I have 2 questions
- Suppose i have this pde
$x\dfrac{\partial z}{\partial x}+y\dfrac{\partial z}{\partial y}+t\dfrac{\partial z}{\partial t}=xyt$
And the auxiliary equation is
$\dfrac{\partial x}{x}=\dfrac{\partial y}{y}=\dfrac{\partial t}{t}=\dfrac{\partial z}{xyt}$
I know that the last solution will be has this form :
$\Phi(a,b,c)=0$
So, i have to find out what $a$, $b$, and $c$ are.

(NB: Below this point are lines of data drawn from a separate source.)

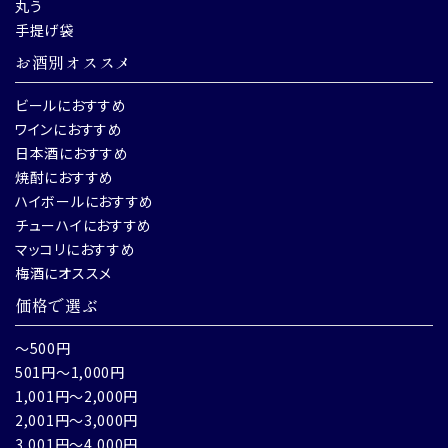
丸う
手提げ袋
お酒別オススメ
ビールにおすすめ
ワインにおすすめ
日本酒におすすめ
焼酎におすすめ
ハイボールにおすすめ
チューハイにおすすめ
マッコリにおすすめ
梅酒にオススメ
価格で選ぶ
～500円
501円～1,000円
1,001円～2,000円
2,001円～3,000円
3,001円～4,000円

From $\dfrac{\partial x}{x}=\dfrac{\partial y}{y}$, i got $a=\dfrac{x}{y}$
From $\dfrac{\partial y}{y}=\dfrac{\partial t}{t}$, i got $b=\dfrac{y}{t}$
- And i want to write $\Phi(a,b,c)=0$ as explicit in $z$ so, i have to solve for $dz$
Suppose i want to solve for
$\dfrac{\partial t}{t}=\dfrac{\partial z}{xyt}$
And i'm stuck here. I was confused with the denominator $xyt$ that is not has $z$ term. How do i solve this? And we know, if i have a solution $F(a,b)=0$, it can be written in explicit term as $F(a)=b$.

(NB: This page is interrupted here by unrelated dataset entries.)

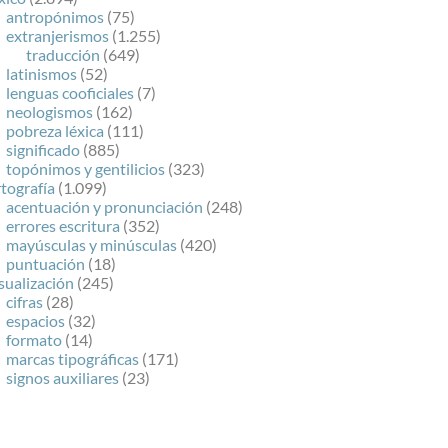
antropónimos
(75)
extranjerismos
(1.255)
traducción
(649)
latinismos
(52)
lenguas cooficiales
(7)
neologismos
(162)
pobreza léxica
(111)
significado
(885)
topónimos y gentilicios
(323)
tografía
(1.099)
acentuación y pronunciación
(248)
errores escritura
(352)
mayúsculas y minúsculas
(420)
puntuación
(18)
sualización
(245)
cifras
(28)
espacios
(32)
formato
(14)
marcas tipográficas
(171)
signos auxiliares
(23)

But how about 3 variables that is in my case i have a solution $\Phi(a,b,c)=0$?
Please help me to solve this. Thanks.
$$x\dfrac{\partial z}{\partial x}+y\dfrac{\partial z}{\partial y}+t\dfrac{\partial z}{\partial t}=xyt$$
$$\dfrac{d x}{x}=\dfrac{d y}{y}=\dfrac{d t}{t}=\dfrac{d z}{xyt}$$
A first characteristic equation comes from $\dfrac{d x}{x}=\dfrac{d y}{y}$ $$\frac{x}{y}=c_1 \tag 1$$ A second characteristic equation comes from $\dfrac{d y}{y}=\dfrac{d t}{t}$ $$\frac{y}{t}=c_2 \tag 2$$
A third characteristic equation comes from
$$\dfrac{d x}{x}=\dfrac{d y}{y}=\dfrac{d t}{t}= \frac{(yt)dx+(xt)dy+(xy)dt}{(yt)x+(xt)y+(xy)t}=\dfrac{d (xyt)}{3(xyt)}=\dfrac{d z}{xyt}\qquad\text{See note below.}$$ $$z-\frac13 xyt=c_3 \tag 3$$
General solution of the PDE on the form of implicit equation $\Phi(c_1, c_2,c_3)=0$
Or equivalently on the form : $c_3=F(c_1, c_2)=z-\frac13 xyt=F\left(\frac{x}{y}\:,\:\frac{y}{t} \right)$
$$\boxed{z(x,y,t)=\frac13 xyt+F\left(\frac{x}{y}\:,\:\frac{y}{t} \right)}$$ This consistent with the result from Mathos $z(x,y,t)=\frac13 xyt+f\left(\frac{x}{t}\:,\:\frac{y}{t} \right)$ since $F$ and $f$ are both arbitrary functions : $F(X,Y)=f(XY,Y)$.
NOTE : The relationship between equal fractions is a well known property in elementary fraction calculus. If $\frac{A}{B}=\frac{C}{D}$ then $\frac{A}{B}=\frac{C}{D}=\frac{k_1A+k_2C}{k_1B+k_2D}$ with any $k_1, k_2$ not both nul.